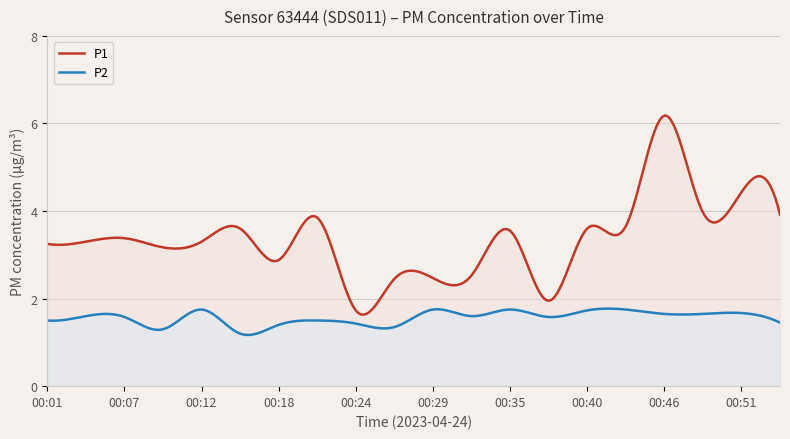

What is the value of the P2 point at the 19th from the left?

1.7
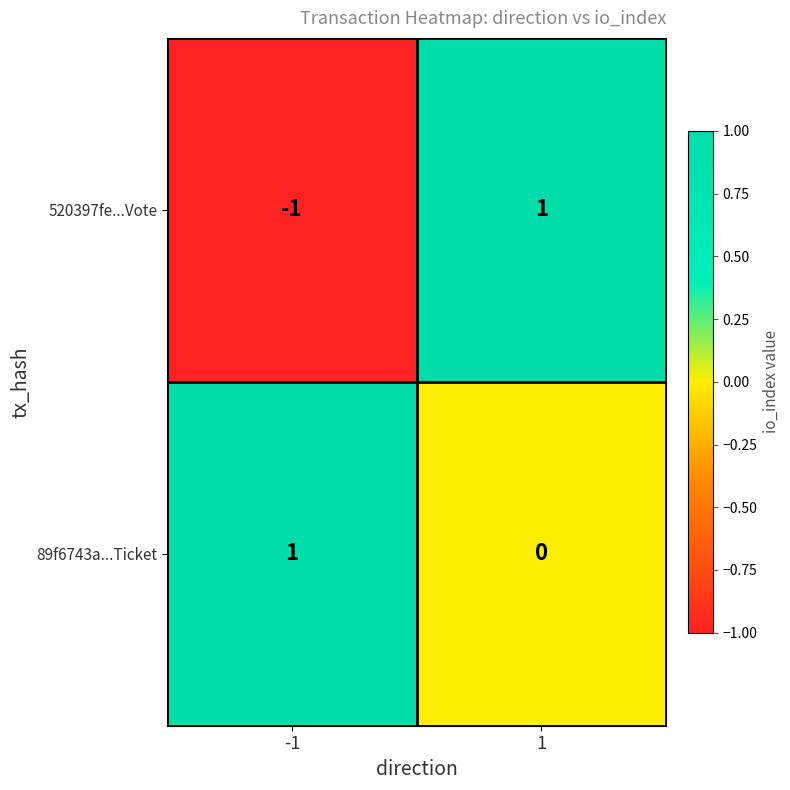

Which series changed the most between -1 and 1?

520397fe...Vote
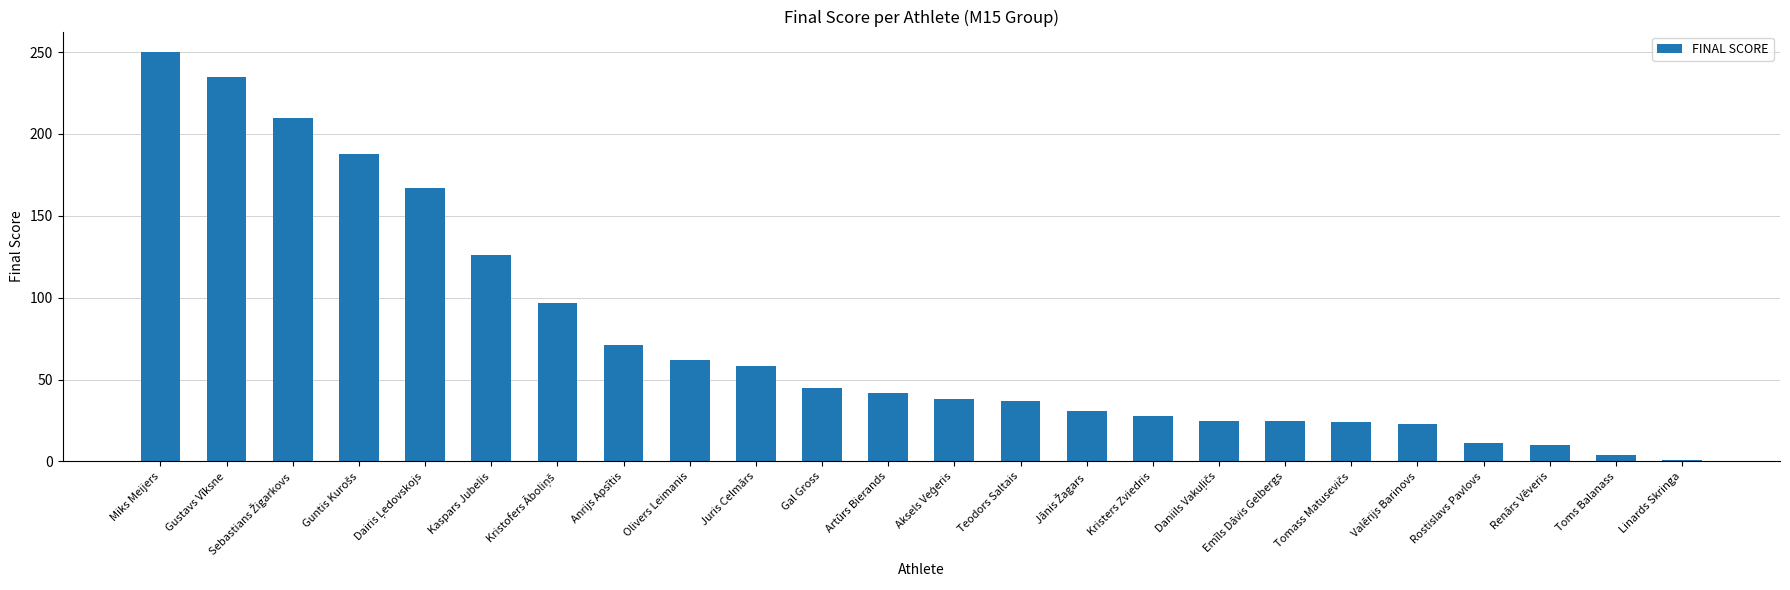

What position from the right is Valērijs Barinovs?

5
_ _ _ _
=== About this exercise ===
Copy every one of the lines above word for word, and leave the pictures out.

=== Answer to this problem ===
What is the value of the P2 point at the 19th from the left?

1.7

Which series changed the most between -1 and 1?

520397fe...Vote

What position from the right is Valērijs Barinovs?

5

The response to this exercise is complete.